(Excerpt begins)
The Japanese plane or kanna (鉋) is a plane pulled towards the user rather than pushed in the manner of western style planes. They are made of hardwood, usually Japanese white or red oak. The laminated steel and iron blade is stout compared to western planes. Tapered in length and thickness, the plane blade is its own wedge, as it fits into a correspondingly-shaped mortice in the body of the plane, thus dispensing the need for a separate wedge to hold the blade in place, as is the case in most other traditional wooden planes. The chip breaker is held in place with a simple nail inserted some distance away from and perpendicular to the axis of the main blade. The chip breaker is not tapered like the main blade; instead, it has bent "ears" that bear down on the plane blade. Chip breakers in Japan were introduced relatively recently, during the Meiji period. The soles of Japanese planes also have different configurations for varying applications. The apparently simple design disguises a great deal of complexity.

==Types==
- Hira ganna (平鉋) is the usual type of flat plane used for smoothing wood. There are several types, depending on the level of finish.
  - Ara shikō ganna (荒仕工鉋) is used for the first planing.
  - Chū shikō ganna (中仕工鉋).
(Excerpt ends)
(Given information begins)
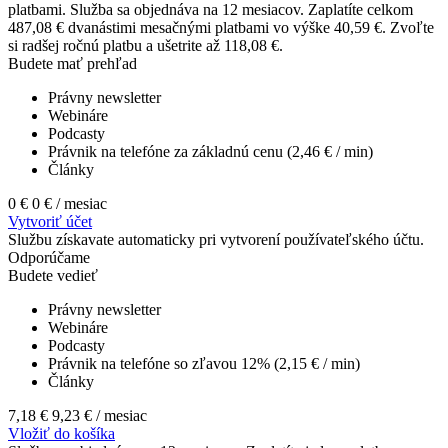
platbami.
Služba sa objednáva na 12 mesiacov. Zaplatíte celkom
487,08 € dvanástimi mesačnými platbami vo výške 40,59 €. Zvoľte
si radšej ročnú platbu a ušetrite až 118,08 €.
Budete mať prehľad
Právny newsletter
Webináre
Podcasty
Právnik na telefóne za základnú cenu (2,46 € / min)
Články
0 €
0 €
/ mesiac
Vytvoriť účet
Službu získavate automaticky pri vytvorení používateľského účtu.
Odporúčame
Budete vedieť
Právny newsletter
Webináre
Podcasty
Právnik na telefóne so zľavou 12% (2,15 € / min)
Články
7,18 €
9,23 €
/ mesiac
Vložiť do košíka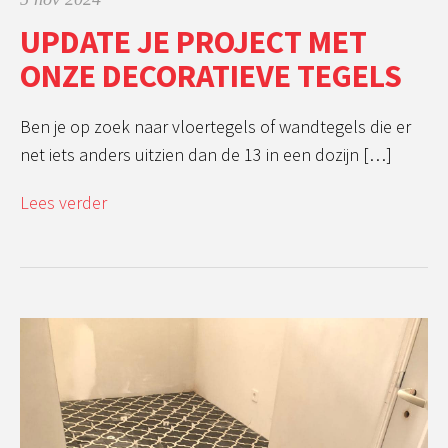
UPDATE JE PROJECT MET
ONZE DECORATIEVE TEGELS
Ben je op zoek naar vloertegels of wandtegels die er
net iets anders uitzien dan de 13 in een dozijn […]
Lees verder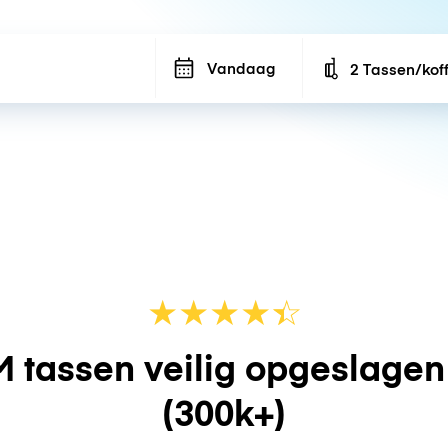
Vandaag
2 Tassen/kof
Number of bags
★
★
★
★
☆
★
 tassen veilig opgeslage
(300k+)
(Given information ends)
◆ Work instructions ◆
A: Do these statements agree with the Japanese plane excerpt above? Answer yes or no for each, and quote the words from the excerpt that decide it. (i) A kanna is pushed away from the user. (ii) The chip breaker is tapered like the main blade. (iii) Chip breakers came into use in Japan during the Meiji period.
B: According to the Japanese plane excerpt above, what holds the chip breaker in place?
C: Carry the Japanese plane excerpt above forward, starting right after its last line.

◆ Task responses ◆
A:
(i) No: "pulled towards the user rather than pushed in the manner of western style planes."
(ii) No: "The chip breaker is not tapered like the main blade."
(iii) Yes: "Chip breakers in Japan were introduced relatively recently, during the Meiji period."

B: A simple nail inserted some distance away from and perpendicular to the axis of the main blade.

C:
  - Jō shikō ganna (上仕工鉋).
  - Shiage ganna (仕上げ鉋) is used for finishing work.
- Kiwa ganna (際鉋) is a shoulder plane. The blade is angled and inserted into the centre of the plane block at an angle.
- Mizo ganna (溝鉋) is a groove plane used for cutting kamoi and shikii (see fusuma).
- Sori kanna (反り鉋) is a plane with a convex base used for scooping out curved surfaces.
- Dainaoshi ganna (台直し鉋) is used to plane the surface of other planes. Its blade is held at 90 degrees to its base.
- Yari ganna (槍鉋) is a spear-like plane, the original plane used in the most ancient buildings. Its use has been revived in Japanese temple carpentry.
- Nankin kanna (南京鉋) is a spokeshave with two handles.
- Tsuki kanna (突き鉋) is a push style kanna. These planes existed historically in Japan.

The name changes from kanna to ganna are due to rendaku.